▶ _EXCERPTED TEXT_:
________________________________________

# Understanding Padding and Attention Masks

This notebook demonstrates how to handle sequences of different lengths using:
- **Padding**: Making all sequences the same length
- **Attention Masks**: Telling the model which tokens are real vs padding

These concepts are essential for batch processing in language models!

In [None]:
! pip install transformers

In [None]:
from transformers import AutoTokenizer
from huggingface_hub import login
from google.colab import userdata

HF_TOKEN = userdata.get("HF_TOKEN")
login(HF_TOKEN)

In [None]:
# Load Llama 3.2 1B tokenizer
tokenizer = AutoTokenizer.from_pretrained("meta-llama/Llama-3.2-1B")

print(f"Tokenizer loaded: {tokenizer.__class__.__name__}")
print(f"Vocabulary size: {len(tokenizer):,} tokens")
print(f"\nSpecial tokens:")
print(f"  BOS: {tokenizer.bos_token} (ID: {tokenizer.bos_token_id})")
print(f"  EOS: {tokenizer.eos_token} (ID: {tokenizer.eos_token_id})")
print(f"  PAD: {tokenizer.pad_token} (ID: {tokenizer.pad_token_id})")

________________________________________

▶ _DIRECTIONS_:
**a)** In the padding and attention masks notebook, rename "sequences" as "inputs" in the passage starting with "# Understanding Padding" and going on through "in language models!".
**b)** Condense the paragraph beginning "This notebook demonstrates how to handle" from the padding and attention masks notebook into one shorter sentence that keeps its main facts.
The material after this point comes from a separate source.

▶ _INFORMATION PROVIDED_:
________________________________________

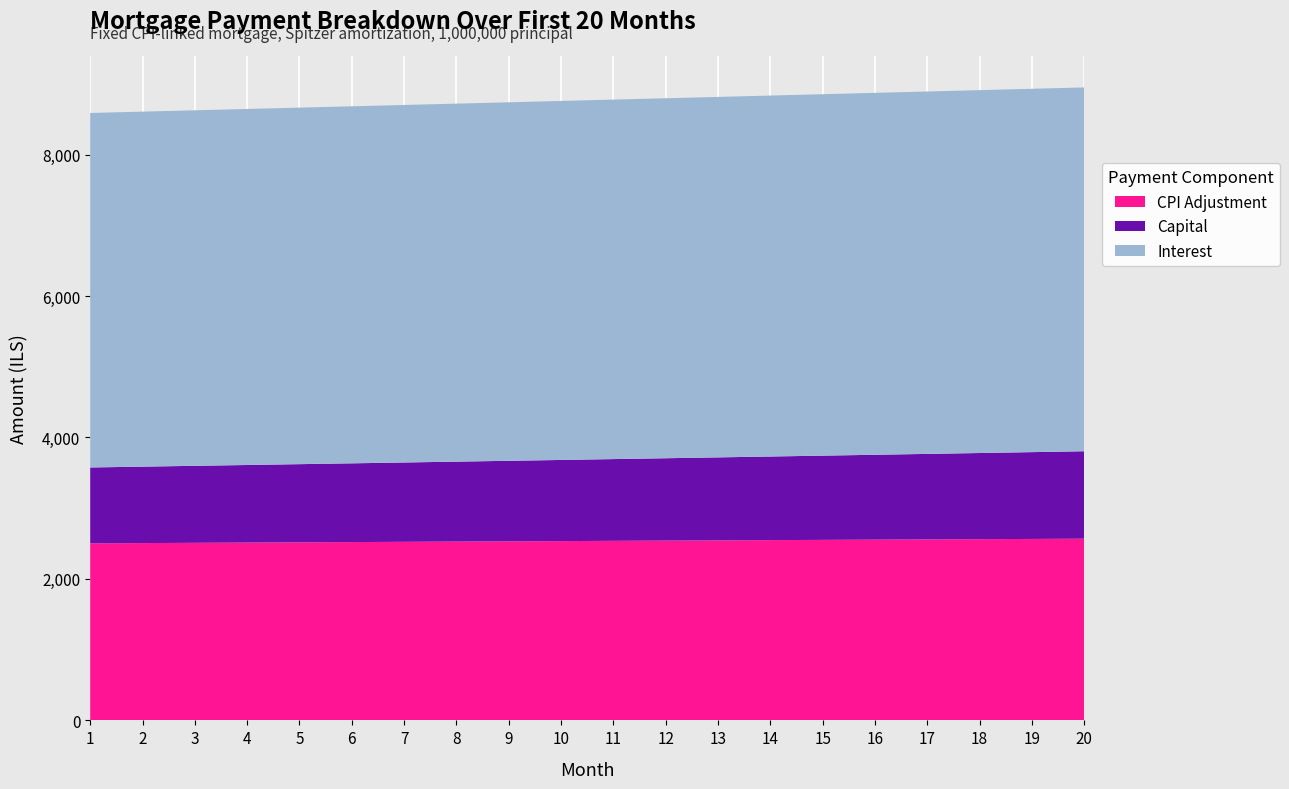

Reading right to left, transcribe all the data shown in this chart.

interest: 5144.2	5137.5	5130.8	5124.1	5117.3	5110.5	5103.6	5096.8	5089.9	5083.0	5076.0	5069.1	5062.1	5055.1	5048.0	5041.0	5033.9	5026.8	5019.7	5012.5
capital: 1236.6	1227.4	1218.3	1209.2	1200.2	1191.2	1182.3	1173.5	1164.8	1156.1	1147.5	1138.9	1130.4	1122.0	1113.6	1105.3	1097.1	1088.9	1080.8	1072.7
cpi: 2569.0	2565.7	2562.4	2559.0	2555.6	2552.3	2548.9	2545.5	2542.0	2538.6	2535.2	2531.7	2528.2	2524.7	2521.2	2517.7	2514.2	2510.7	2507.1	2503.6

________________________________________

▶ _RESULTS OF THE TASKS_:
**a)**
# Understanding Padding and Attention Masks

This notebook demonstrates how to handle inputs of different lengths using:
- **Padding**: Making all inputs the same length
- **Attention Masks**: Telling the model which tokens are real vs padding

These concepts are essential for batch processing in language models!

**b)** The notebook shows how to handle sequences of different lengths with padding, which makes them all the same length, and attention masks, which tell the model which tokens are real and which are padding.